11 July 2011

Pictorial: Railrover Day 2

Sunday dawned with a relatively early departure from London Euston - the 0810 Virgin Trains service to Manchester Piccadilly, which is the company's first train of the day, operated by 390041 today.

We had a leisurely run to Crewe, where we departed. An additional fifteen minutes is given to the running time of this journey on a Sunday, in case it is needed to operate via Northampton due to engineering works. This wasn't needed today and we ran early after Milton Keynes, being made to wait south of Stafford before being allowed to pass through that station. Our guard was a very jolly chap with a very strong Cockney accent.

390041 dpearts Crewe bound for Manchester Piccadilly.

We were told on Twitter that Virgin Trains' First Class Lounge at Crewe station is claimed to be haunted. The Cheshire Lounge features on the Strange at Crewe - Crewe Station Ghost Tour.

Virgin Trains names a great deal of its trains, both Class 390 Pendolinos and Class 221 Super Voyagers. We caught the 1042 service to Holyhead, worked by 221113 which is named Sir Walter Raleigh.

We alighted at Bangor, the last stop on mainland Wales, in glorious sunshine. The journey along the North Wales Coast was superb, with some excellent visibility. Today was the warmest day of the week-long Railrover jaunt.

Our train, 221113 departs as 221116 arrives with a train headed for Crewe.

221116 departs Bangor for Crewe.

We headed into the city centre where we had a fair amount of time to wait for our next service of the day - the first bus ride of the jaunt, operated by Lloyds Coaches. Service X32 is part of the TrawsCambria network of inter-urban bus services, with Lloyds Coaches providing one return journey on Sundays between Aberystwyth-Bangor. We caught the last departure of the day, leaving Bangor aboard LL09 WYN, an ADL Dart/Enviro200, at 1315.

1:10 minutes later we arrived in Porthmadog, alighting at the High Street stop. The Ffestiniog Railway can be seen due south of the bus stop and we headed in that direction in glorious sunshine. Before crossing the harbour on a road bridge (which has its own narrow gauge railway line heading towards Caernafon, which has only recently opened) we took this photo of one of the locomotives being watered.

Iarll Meirionnydd is seen here running around our train before working the 1500 departure.

We depart Porthmadog station on time at 1500.

Off The Cob

We caught a departure not in today's blue timetable.
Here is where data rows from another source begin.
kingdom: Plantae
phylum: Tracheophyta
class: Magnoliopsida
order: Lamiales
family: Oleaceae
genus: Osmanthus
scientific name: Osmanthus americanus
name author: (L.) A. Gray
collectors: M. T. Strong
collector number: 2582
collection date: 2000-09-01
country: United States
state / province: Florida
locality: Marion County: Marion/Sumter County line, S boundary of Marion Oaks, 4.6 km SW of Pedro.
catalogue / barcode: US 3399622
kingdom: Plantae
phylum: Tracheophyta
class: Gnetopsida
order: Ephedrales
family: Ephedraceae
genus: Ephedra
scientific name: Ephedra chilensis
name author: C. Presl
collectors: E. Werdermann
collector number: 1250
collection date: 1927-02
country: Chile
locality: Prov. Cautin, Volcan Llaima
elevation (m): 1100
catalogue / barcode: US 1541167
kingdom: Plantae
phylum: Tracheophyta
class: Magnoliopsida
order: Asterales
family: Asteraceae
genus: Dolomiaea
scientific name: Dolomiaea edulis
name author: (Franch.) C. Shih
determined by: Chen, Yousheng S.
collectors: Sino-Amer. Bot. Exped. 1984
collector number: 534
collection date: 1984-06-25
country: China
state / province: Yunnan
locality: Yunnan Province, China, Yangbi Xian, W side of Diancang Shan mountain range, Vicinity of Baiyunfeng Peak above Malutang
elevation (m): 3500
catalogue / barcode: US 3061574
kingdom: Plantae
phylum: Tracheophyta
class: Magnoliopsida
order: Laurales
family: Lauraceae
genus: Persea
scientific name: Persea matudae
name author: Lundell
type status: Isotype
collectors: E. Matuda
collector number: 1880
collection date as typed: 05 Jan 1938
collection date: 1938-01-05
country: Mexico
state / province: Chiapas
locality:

A lineside fire had temporarily closed the line for a short period earlier, so an additional 1500 departure was operated. We'd planned to catch their 1600, so cut our time short in Porthmadog and jumped aboard. You'll note the use of elecronic signals - very rare on a miniature railway used for tourism.

At the passing loop located in Minffordd station, Merddin Emrys arrives with a service to Porthmadog.

Much of the railway is single track, with trains passing at loops added to a number of stations en route. The first is at Minffordd, where at 1513 the Porthmadog-bound service interchanged and left before we did, changing onto our tracks at the end of the station.

The manner in which the single-track line meanders through the countryside is evident in this shot.

A couple of level crossings have employees of the company working gates, while the majority are not controlled in any way at all - here is one gate-less crossing close to our terminus at Blaenau Ffestiniog.

We draw into our terminus at Blaenau Ffestiniog and the national railway line can be seen to the right. It's worth pointing out that the first railway line to be built here was that of the Ffestiniog Railway, with the mainline gauge coming a number of years later.

The rear carriage in our train offered a panoramic view, which enabled us to take some excellent photos.

Our train, Iarll Meirionnydd, is watered at Blaenau Ffestiniog before running round the train and being coupled to the opposite end.

The train operated a 1630 departure, again, not advertised owing to the earlier gap in service due to the lineside fire. The turnaround time took just 10 minutes and the following video of the train's departure was so swift it took me by surprise:

We were fortunate to catch the Ffestiniog Railway's unscheduled departure as it gave us a 1:10 connection in Blaenau Ffestiniog, not what we'd planned, just 0:10. We hoped the Arriva Trains Wales departure at 1730 to Llandudno would await our departure, should it be late, but we saw no evidence that it would do so. Here 150262 arrives.

At 1724 Merddin Emrys arrives from Porthmadog, having worked the advertised 1600 departure. Getting across the platform to where the Arriva Trains Wales service departs is not as straightforward as it looks, and I'm sure that had we caught this train as planned, we'd have been rather anxious and enjoyed the end part of the journey less.

We left the ATW Sprinter at Llandudno Junction. It arrived earlier than scheduled, so we were able to catch a train we'd not planned - the 1827 Arriva Trains Wales service to Holyhead, worked by 158839. We had a lovely run along the North Wales Coast again, and over the Menai Bridge into Anglesey - a location I'd never been to before. We had an overnight stay here before heading south to Cardiff on the first train of the day in the morning.